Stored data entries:
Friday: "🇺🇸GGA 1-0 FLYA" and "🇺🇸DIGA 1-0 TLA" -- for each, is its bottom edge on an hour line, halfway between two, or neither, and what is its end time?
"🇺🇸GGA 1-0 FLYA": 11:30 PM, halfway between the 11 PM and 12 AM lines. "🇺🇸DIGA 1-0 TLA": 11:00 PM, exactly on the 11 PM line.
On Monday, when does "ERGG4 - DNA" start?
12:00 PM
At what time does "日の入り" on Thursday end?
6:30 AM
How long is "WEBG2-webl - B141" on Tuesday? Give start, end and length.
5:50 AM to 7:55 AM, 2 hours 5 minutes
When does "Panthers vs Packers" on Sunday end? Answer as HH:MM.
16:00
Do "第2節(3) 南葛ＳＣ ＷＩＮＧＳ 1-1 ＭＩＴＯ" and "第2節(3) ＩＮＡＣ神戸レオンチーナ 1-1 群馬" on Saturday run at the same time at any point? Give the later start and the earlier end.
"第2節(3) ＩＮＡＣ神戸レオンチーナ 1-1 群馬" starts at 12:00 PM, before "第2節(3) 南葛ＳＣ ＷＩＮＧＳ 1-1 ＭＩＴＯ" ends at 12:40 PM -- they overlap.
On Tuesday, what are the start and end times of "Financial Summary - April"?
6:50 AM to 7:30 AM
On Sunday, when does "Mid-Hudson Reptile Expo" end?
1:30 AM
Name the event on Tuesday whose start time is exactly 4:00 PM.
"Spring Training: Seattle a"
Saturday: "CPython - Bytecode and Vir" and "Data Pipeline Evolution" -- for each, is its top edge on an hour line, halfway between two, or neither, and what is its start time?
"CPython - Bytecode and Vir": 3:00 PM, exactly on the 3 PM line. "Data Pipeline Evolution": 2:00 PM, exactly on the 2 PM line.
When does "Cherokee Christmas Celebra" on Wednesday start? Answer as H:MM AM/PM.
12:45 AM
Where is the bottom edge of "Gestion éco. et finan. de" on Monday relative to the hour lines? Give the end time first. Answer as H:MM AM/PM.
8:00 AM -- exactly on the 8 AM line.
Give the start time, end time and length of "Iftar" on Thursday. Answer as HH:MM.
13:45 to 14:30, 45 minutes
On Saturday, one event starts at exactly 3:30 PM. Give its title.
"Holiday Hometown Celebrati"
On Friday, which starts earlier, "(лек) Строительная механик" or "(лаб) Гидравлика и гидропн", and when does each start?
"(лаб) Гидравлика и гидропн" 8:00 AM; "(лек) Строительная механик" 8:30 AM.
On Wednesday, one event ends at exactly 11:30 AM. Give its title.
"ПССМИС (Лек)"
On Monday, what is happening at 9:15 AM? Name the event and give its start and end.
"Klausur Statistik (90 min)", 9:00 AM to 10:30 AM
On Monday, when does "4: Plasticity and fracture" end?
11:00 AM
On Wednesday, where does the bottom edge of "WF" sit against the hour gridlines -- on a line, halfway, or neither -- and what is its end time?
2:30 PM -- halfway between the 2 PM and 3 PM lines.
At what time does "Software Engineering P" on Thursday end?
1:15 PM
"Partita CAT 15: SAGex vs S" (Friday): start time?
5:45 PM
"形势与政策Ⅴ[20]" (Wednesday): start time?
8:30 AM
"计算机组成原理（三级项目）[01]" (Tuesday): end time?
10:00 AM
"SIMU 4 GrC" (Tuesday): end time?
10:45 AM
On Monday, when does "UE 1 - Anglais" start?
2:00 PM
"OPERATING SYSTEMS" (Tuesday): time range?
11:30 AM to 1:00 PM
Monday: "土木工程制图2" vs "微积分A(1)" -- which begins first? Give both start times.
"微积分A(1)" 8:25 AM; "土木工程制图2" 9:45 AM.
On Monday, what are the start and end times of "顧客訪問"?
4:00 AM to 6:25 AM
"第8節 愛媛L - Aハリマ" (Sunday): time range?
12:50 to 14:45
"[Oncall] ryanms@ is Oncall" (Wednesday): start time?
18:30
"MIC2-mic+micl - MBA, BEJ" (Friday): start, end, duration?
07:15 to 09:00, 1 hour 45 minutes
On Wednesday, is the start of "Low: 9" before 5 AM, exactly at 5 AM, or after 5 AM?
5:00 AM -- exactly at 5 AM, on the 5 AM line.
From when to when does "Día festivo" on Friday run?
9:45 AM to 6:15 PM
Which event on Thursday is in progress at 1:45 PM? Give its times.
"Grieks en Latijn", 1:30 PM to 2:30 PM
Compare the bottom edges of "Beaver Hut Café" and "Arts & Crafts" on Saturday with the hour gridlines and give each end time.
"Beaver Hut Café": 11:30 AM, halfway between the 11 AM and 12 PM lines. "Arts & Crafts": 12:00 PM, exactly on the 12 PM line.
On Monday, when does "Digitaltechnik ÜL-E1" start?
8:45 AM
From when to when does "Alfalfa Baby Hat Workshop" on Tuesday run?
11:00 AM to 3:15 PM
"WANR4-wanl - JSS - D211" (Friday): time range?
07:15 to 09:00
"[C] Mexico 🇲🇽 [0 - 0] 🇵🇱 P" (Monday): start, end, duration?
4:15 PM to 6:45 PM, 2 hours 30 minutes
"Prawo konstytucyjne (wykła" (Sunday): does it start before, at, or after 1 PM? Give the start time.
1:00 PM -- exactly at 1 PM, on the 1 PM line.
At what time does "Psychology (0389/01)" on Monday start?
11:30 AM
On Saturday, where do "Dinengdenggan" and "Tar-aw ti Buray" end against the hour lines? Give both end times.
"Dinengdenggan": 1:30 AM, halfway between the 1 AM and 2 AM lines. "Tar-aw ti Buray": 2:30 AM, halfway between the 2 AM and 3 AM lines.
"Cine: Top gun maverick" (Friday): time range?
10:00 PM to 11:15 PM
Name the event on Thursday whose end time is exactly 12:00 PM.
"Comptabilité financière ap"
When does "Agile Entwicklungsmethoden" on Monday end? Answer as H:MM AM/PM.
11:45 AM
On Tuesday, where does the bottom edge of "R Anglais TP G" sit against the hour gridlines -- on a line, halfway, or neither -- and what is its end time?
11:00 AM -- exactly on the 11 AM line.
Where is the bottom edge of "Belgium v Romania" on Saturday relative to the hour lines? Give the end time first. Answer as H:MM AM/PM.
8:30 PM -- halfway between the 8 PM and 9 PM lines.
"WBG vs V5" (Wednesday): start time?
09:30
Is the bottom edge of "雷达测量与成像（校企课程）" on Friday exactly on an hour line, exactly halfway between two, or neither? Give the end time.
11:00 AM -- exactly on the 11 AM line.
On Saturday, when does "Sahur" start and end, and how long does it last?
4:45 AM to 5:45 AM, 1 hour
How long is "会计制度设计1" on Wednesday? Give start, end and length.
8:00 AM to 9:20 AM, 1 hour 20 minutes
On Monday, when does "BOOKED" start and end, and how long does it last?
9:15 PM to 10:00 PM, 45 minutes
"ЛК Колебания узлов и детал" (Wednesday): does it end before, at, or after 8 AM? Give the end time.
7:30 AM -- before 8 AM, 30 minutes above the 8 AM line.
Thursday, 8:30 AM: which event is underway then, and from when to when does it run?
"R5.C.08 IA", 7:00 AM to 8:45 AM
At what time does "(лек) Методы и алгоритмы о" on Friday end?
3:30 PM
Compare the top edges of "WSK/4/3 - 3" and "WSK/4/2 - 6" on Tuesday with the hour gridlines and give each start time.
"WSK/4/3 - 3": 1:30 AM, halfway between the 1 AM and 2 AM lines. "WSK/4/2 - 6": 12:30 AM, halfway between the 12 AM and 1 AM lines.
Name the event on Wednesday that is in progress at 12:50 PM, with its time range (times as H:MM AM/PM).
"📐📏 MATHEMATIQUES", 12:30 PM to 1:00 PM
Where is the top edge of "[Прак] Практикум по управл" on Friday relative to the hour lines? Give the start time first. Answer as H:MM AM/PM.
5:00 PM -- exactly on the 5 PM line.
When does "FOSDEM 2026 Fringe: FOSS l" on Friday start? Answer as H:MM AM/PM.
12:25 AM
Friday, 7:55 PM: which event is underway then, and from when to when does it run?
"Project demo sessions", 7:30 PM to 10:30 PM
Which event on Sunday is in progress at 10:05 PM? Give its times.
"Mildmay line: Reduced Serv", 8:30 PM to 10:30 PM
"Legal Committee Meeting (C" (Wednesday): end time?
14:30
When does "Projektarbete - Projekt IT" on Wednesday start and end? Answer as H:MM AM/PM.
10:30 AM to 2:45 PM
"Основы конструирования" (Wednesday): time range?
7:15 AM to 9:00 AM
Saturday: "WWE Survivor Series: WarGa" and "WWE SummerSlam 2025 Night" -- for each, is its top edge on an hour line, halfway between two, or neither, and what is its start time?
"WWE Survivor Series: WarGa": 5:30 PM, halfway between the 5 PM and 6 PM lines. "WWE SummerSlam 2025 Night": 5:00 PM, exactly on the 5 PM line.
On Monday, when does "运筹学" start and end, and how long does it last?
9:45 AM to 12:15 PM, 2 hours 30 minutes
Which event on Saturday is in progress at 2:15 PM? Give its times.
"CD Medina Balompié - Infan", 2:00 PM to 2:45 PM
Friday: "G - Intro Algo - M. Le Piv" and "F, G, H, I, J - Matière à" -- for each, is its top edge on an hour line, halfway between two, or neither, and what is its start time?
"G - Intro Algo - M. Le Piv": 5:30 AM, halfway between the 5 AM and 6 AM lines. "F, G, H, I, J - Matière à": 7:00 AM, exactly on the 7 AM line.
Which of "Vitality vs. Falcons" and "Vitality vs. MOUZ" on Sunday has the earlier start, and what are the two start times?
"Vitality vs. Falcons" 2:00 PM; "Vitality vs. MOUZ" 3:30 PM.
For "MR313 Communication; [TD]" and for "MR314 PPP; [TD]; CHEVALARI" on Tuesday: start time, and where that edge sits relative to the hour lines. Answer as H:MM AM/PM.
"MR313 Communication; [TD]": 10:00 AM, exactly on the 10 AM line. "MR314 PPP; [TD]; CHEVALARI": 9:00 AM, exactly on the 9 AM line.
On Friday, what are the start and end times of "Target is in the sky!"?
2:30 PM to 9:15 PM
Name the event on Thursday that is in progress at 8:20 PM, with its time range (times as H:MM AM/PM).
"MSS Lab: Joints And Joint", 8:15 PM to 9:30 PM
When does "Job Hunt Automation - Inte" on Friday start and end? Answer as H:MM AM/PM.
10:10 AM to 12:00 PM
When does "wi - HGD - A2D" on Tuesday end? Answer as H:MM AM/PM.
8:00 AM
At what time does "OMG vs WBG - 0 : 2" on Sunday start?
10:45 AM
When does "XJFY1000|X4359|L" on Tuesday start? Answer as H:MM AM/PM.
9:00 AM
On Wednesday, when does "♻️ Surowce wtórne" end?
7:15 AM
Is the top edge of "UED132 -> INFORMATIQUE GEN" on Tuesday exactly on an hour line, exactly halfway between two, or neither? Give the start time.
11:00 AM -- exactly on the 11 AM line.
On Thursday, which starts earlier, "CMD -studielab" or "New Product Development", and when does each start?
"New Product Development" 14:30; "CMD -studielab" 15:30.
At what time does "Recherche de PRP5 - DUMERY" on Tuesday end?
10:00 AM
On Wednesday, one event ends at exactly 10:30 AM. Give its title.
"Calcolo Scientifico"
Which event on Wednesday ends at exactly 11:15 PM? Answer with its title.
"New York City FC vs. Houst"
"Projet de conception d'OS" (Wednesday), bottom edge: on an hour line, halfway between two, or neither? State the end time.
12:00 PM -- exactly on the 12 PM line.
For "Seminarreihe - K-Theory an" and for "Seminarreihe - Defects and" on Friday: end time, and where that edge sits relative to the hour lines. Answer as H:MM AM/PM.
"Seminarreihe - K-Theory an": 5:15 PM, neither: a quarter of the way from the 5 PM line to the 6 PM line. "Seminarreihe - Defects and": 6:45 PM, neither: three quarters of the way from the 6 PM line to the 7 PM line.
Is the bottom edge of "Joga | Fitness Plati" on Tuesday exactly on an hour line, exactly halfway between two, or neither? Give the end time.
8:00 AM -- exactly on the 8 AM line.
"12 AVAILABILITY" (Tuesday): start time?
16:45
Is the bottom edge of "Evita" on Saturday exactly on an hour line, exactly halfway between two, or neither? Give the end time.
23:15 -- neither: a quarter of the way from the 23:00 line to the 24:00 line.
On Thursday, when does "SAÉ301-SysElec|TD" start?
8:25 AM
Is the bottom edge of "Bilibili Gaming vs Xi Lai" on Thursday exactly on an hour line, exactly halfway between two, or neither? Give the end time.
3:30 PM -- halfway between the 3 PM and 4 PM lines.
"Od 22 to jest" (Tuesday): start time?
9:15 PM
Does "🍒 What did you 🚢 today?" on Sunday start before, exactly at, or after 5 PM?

▶ Requirements:
Count the lines in the records above that contain the string "WarGa", and give only the number.

▶ Response to the task:
2